■ **Provided passage**
-=-=-=-=-
Bangladesh opener Nazmul Hossain Shanto said that he is finding it difficult to cope with the strict restrictions of living inside a bio-bubble but is trying his best to gradually adapt to the ‘New Normal’.
Nazmul is one of the 16 cricketers who are taking part in the skill training camp at the Sher-e-Bangla National Cricket Stadium and he completed his fifth day’s training with the group on Thursday.
Nazmul has been living in a bio-security bubble along with other trainees since Sunday, which has been a difficult adjustment for the young batsman.
‘It’s very difficult. Specially giving samples for corona testing every two-three days is very uncomfortable. Inserting the kit inside the nose, giving swab makes me uncomfortable. And who would want to be in quarantine!’ said the 22-year old.
‘I don’t feel good staying inside such security. But there is nothing we can do about it. So I am trying to slowly adapt to the situation because we have to train and play like this,’ he added.
-=-=-=-=-
■ **Dataset**
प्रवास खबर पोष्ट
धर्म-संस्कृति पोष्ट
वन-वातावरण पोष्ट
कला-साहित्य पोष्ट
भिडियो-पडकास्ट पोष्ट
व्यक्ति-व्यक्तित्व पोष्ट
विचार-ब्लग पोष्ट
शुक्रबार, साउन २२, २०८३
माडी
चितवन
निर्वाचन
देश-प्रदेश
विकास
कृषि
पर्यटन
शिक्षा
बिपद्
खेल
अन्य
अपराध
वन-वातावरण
-=-=-=-=-
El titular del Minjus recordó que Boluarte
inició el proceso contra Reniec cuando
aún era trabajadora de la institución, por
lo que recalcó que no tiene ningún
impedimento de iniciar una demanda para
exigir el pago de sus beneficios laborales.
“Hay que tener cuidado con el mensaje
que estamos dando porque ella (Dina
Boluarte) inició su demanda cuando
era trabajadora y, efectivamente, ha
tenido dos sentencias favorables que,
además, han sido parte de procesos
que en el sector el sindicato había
-=-=-=-=-
■ **Activity list**
**1)** In the bio-bubble article, write out everything from "Nazmul has been" down to "the 22-year old.".
**2)** Answer these questions using the article about Nazmul Hossain Shanto:
(a) How many cricketers are in the skill training camp?
(b) Since which day has Nazmul been living in the bio-security bubble?
(c) How old is Nazmul?
**3)** Carry on the article about Nazmul Hossain Shanto's life in the bio-bubble from the point where it ends.

■ **Response list**
**1)**
Nazmul has been living in a bio-security bubble along with other trainees since Sunday, which has been a difficult adjustment for the young batsman.
‘It’s very difficult. Specially giving samples for corona testing every two-three days is very uncomfortable. Inserting the kit inside the nose, giving swab makes me uncomfortable. And who would want to be in quarantine!’ said the 22-year old.

**2)**
(a) 16
(b) Sunday
(c) 22

**3)**
Nazmul was considered as an exciting batting prospect at a young age and was nurtured through every step by the Bangladesh Cricket Board but he is yet to prove his ability in the international arena.
The forced sabbatical from cricket gave Nazmul a chance to be retrospective about his career and he is hoping to make amends.
‘The only positive thing from the lockdown period is it allowed me to look back and analyse my game. I think if I can learn from my past and I can rectify myself in the future,’ Nazmul said.
Nazmul was training individually in Rajshahi before joining the skill training camp in Dhaka and was glad to train in a group after a long time.
‘All of us are coming to the field which feels good. We are batting at the nets, training together. Everyone is in a positive mode; I am also in a positive mode. So if everything goes on like this, I think we will recover our momentum,’ he said.
Nazmul has been in and out of the national side since making his debut in 2017 but was slowly finding his footing in international cricket with improved performances in Bangladesh’s last two Tests before the pandemic.
Nazmul, who was handed a grade `D’ national contract for both red and white-ball cricket in 2020, hoped to continue that momentum when cricket finally resumes.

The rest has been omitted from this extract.